## BRIEF
Convert all the data below into a Markdown table with two columns, Number and Entry. Give each non-blank line its own row, numbered in order, and leave out blank lines.

BEGIN RECORD EXCERPTS

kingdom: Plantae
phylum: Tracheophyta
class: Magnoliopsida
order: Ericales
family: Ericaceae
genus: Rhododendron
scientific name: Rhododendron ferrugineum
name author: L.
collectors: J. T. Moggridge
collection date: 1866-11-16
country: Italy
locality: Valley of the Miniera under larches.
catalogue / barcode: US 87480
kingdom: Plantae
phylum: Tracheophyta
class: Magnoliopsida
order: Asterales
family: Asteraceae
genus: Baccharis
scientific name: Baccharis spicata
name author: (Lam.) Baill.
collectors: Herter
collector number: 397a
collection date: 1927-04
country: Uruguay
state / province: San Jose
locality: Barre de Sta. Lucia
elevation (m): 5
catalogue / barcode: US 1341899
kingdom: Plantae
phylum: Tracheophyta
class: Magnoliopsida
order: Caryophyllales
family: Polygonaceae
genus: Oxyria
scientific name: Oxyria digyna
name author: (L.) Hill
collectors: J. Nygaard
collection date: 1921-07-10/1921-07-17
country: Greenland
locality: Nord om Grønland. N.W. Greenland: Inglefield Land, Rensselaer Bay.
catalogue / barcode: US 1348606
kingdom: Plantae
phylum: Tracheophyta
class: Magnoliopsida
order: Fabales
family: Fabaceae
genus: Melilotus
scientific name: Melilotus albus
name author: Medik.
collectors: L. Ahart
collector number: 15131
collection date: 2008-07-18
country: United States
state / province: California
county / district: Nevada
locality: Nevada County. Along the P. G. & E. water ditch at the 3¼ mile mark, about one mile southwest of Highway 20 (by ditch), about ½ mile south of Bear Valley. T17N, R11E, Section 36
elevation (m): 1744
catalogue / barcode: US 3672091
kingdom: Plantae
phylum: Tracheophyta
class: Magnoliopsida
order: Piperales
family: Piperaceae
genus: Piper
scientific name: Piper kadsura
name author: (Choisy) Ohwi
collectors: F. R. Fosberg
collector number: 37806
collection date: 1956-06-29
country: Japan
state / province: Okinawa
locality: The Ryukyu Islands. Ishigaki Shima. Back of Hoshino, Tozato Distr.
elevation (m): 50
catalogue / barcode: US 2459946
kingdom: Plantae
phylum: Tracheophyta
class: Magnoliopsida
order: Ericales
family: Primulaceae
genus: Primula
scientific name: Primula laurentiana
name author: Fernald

END RECORD EXCERPTS

## SOLUTION FOR THIS EXERCISE
| Number | Entry |
|---|---|
| 1 | kingdom: Plantae |
| 2 | phylum: Tracheophyta |
| 3 | class: Magnoliopsida |
| 4 | order: Ericales |
| 5 | family: Ericaceae |
| 6 | genus: Rhododendron |
| 7 | scientific name: Rhododendron ferrugineum |
| 8 | name author: L. |
| 9 | collectors: J. T. Moggridge |
| 10 | collection date: 1866-11-16 |
| 11 | country: Italy |
| 12 | locality: Valley of the Miniera under larches. |
| 13 | catalogue / barcode: US 87480 |
| 14 | kingdom: Plantae |
| 15 | phylum: Tracheophyta |
| 16 | class: Magnoliopsida |
| 17 | order: Asterales |
| 18 | family: Asteraceae |
| 19 | genus: Baccharis |
| 20 | scientific name: Baccharis spicata |
| 21 | name author: (Lam.) Baill. |
| 22 | collectors: Herter |
| 23 | collector number: 397a |
| 24 | collection date: 1927-04 |
| 25 | country: Uruguay |
| 26 | state / province: San Jose |
| 27 | locality: Barre de Sta. Lucia |
| 28 | elevation (m): 5 |
| 29 | catalogue / barcode: US 1341899 |
| 30 | kingdom: Plantae |
| 31 | phylum: Tracheophyta |
| 32 | class: Magnoliopsida |
| 33 | order: Caryophyllales |
| 34 | family: Polygonaceae |
| 35 | genus: Oxyria |
| 36 | scientific name: Oxyria digyna |
| 37 | name author: (L.) Hill |
| 38 | collectors: J. Nygaard |
| 39 | collection date: 1921-07-10/1921-07-17 |
| 40 | country: Greenland |
| 41 | locality: Nord om Grønland. N.W. Greenland: Inglefield Land, Rensselaer Bay. |
| 42 | catalogue / barcode: US 1348606 |
| 43 | kingdom: Plantae |
| 44 | phylum: Tracheophyta |
| 45 | class: Magnoliopsida |
| 46 | order: Fabales |
| 47 | family: Fabaceae |
| 48 | genus: Melilotus |
| 49 | scientific name: Melilotus albus |
| 50 | name author: Medik. |
| 51 | collectors: L. Ahart |
| 52 | collector number: 15131 |
| 53 | collection date: 2008-07-18 |
| 54 | country: United States |
| 55 | state / province: California |
| 56 | county / district: Nevada |
| 57 | locality: Nevada County. Along the P. G. & E. water ditch at the 3¼ mile mark, about one mile southwest of Highway 20 (by ditch), about ½ mile south of Bear Valley. T17N, R11E, Section 36 |
| 58 | elevation (m): 1744 |
| 59 | catalogue / barcode: US 3672091 |
| 60 | kingdom: Plantae |
| 61 | phylum: Tracheophyta |
| 62 | class: Magnoliopsida |
| 63 | order: Piperales |
| 64 | family: Piperaceae |
| 65 | genus: Piper |
| 66 | scientific name: Piper kadsura |
| 67 | name author: (Choisy) Ohwi |
| 68 | collectors: F. R. Fosberg |
| 69 | collector number: 37806 |
| 70 | collection date: 1956-06-29 |
| 71 | country: Japan |
| 72 | state / province: Okinawa |
| 73 | locality: The Ryukyu Islands. Ishigaki Shima. Back of Hoshino, Tozato Distr. |
| 74 | elevation (m): 50 |
| 75 | catalogue / barcode: US 2459946 |
| 76 | kingdom: Plantae |
| 77 | phylum: Tracheophyta |
| 78 | class: Magnoliopsida |
| 79 | order: Ericales |
| 80 | family: Primulaceae |
| 81 | genus: Primula |
| 82 | scientific name: Primula laurentiana |
| 83 | name author: Fernald |